The 43 tribes of Kenya are generally placed under three main categories. These are the Bantus, Nilotic groups and the Cushitic groups. Together, the first two groups make over half of the 43 tribes if not more. The limited Cushitic groups are therefore seen as minority tribes and little is known about most of them. Today we feature one of these Cushitic groups of Kenya, the Rendille, and learn more about them.
The Rendille inhabit the North-Eastern parts of Kenya, mostly Mount Marsabit. However, minimal numbers of the same group can be found around Lake Turkana area. They are believed to have migrated from Ethiopia and later split from the larger Somali ethnic group.
The name Rendille literally means the people from the stick of God. In Somali, Rendille means rejected. There are about 65,000 Rendille people in Kenya with a life expectancy of 40 years.
Way of life
It is recorded that the Rendille inhabit the harshest climatic regions of the country, with very minimal water and vegetation.
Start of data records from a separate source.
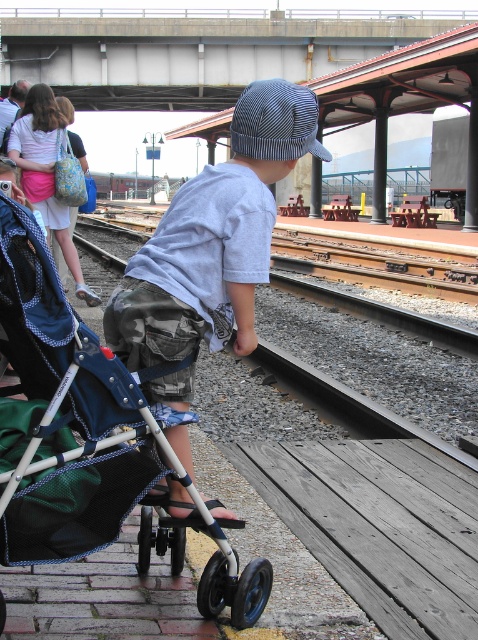
Is light blue cotton shirt at center positioned in front of brown gravel train track at center?

Yes, it is in front of brown gravel train track at center.

Does point (236, 320) lie in front of point (444, 442)?

Yes, it is.

Where is `light blue cotton shirt at center`? The height and width of the screenshot is (640, 478). light blue cotton shirt at center is located at coordinates (214, 237).

Where is `blue fabric stroller at lower left`? The height and width of the screenshot is (640, 478). blue fabric stroller at lower left is located at coordinates (65, 416).

Which of these two, blue fabric stroller at lower left or light blue cotton shirt at center, stands taller?

light blue cotton shirt at center

Does point (141, 420) come in front of point (291, 163)?

Yes.

The width and height of the screenshot is (478, 640). I want to click on blue fabric stroller at lower left, so click(65, 416).

Between blue fabric stroller at lower left and brown gravel train track at center, which one appears on the right side from the viewer's perspective?

blue fabric stroller at lower left

Can you confirm if blue fabric stroller at lower left is bigger than brown gravel train track at center?

No.

The width and height of the screenshot is (478, 640). I want to click on blue fabric stroller at lower left, so click(x=65, y=416).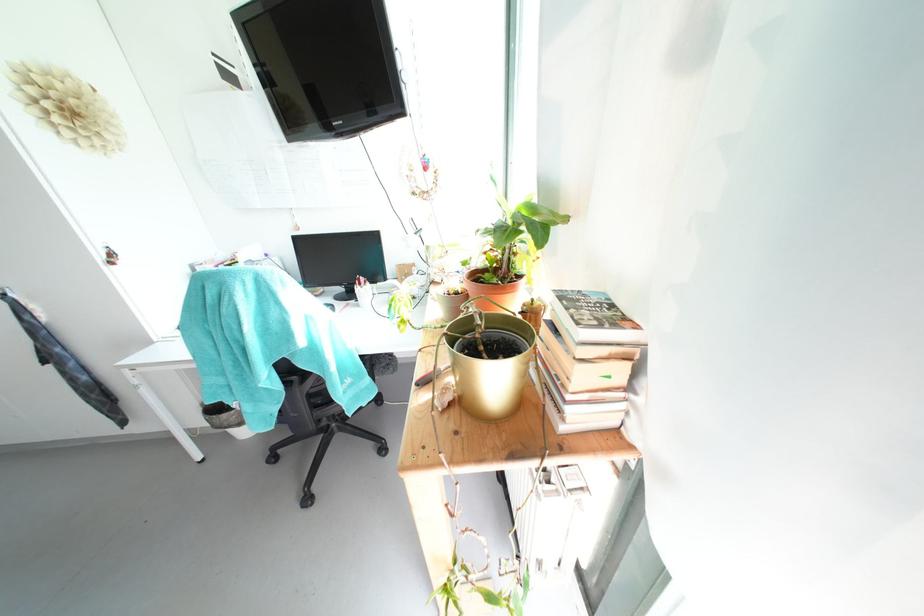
As such, the group has maintained strongly their nomadic way of life. The Rendille community divides itself in homesteads of married men and their families. They then take turns to migrate and settle in different areas in search of water and food. When they find a suitable place, they set up camp and stay there until the resources are depleted and they move. They repeat this cycle at least 4 times a year to give the land time to rejuvenate. Their staple food is livestock meat, milk and blood.
Relationship with camels
The Rendille have a distinguished relationship with the camel regarding it as the most important animal a man can have. Unlike other pastoralist communities, the Rendille count their wealth depending with the number of camels one has. This can be attributed to the fact that the camels are very hardy animals that adapt to arid conditions. They however keep goats and sheep, and in some areas cows.
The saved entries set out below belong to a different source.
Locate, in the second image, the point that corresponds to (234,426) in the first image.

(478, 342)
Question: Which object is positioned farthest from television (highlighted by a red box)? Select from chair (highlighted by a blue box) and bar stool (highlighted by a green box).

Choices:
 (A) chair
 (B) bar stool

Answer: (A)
They are traditional and resistant
Although the Maasai are thought to be the only community in Kenya that resisted the Western influence on their culture, this is not true. Other communities also cling tightly to their customs and traditions including the Rendille. In fact, the Rendille are adamant about converting to both Islam and Christianity and instead believe in their traditional religion called Waaq. The few that have converted are younger ones that attend mission schools. Their dry areas of living also kept them safe from the British colonialists who did not see any need for the desert land.
They have complex relations with their neighbours
Although the Rendille are linguistically closer to the Somali than any other group, the Somali see them as deserters of Islam. They are also enemies with the Gabbra and Turkana because the two communities insist on raiding the Rendille of their livestock. However, the Rendille have an interestingly strong bond with the Samburu and this can be seen in the borrowed practises such as beadwork and learning their language.
Other cultural practices
The Rendille perform a significant amount of practices throughout the year both for religious and recreational purposes. These include song and dance, pouring milk libations, prayer, communal barazas etc. the Rendille also perform female circumcision, which is either carried out at the onset of puberty or on the first day of a marriage ceremony. Gender roles are also taken very seriously at all ages.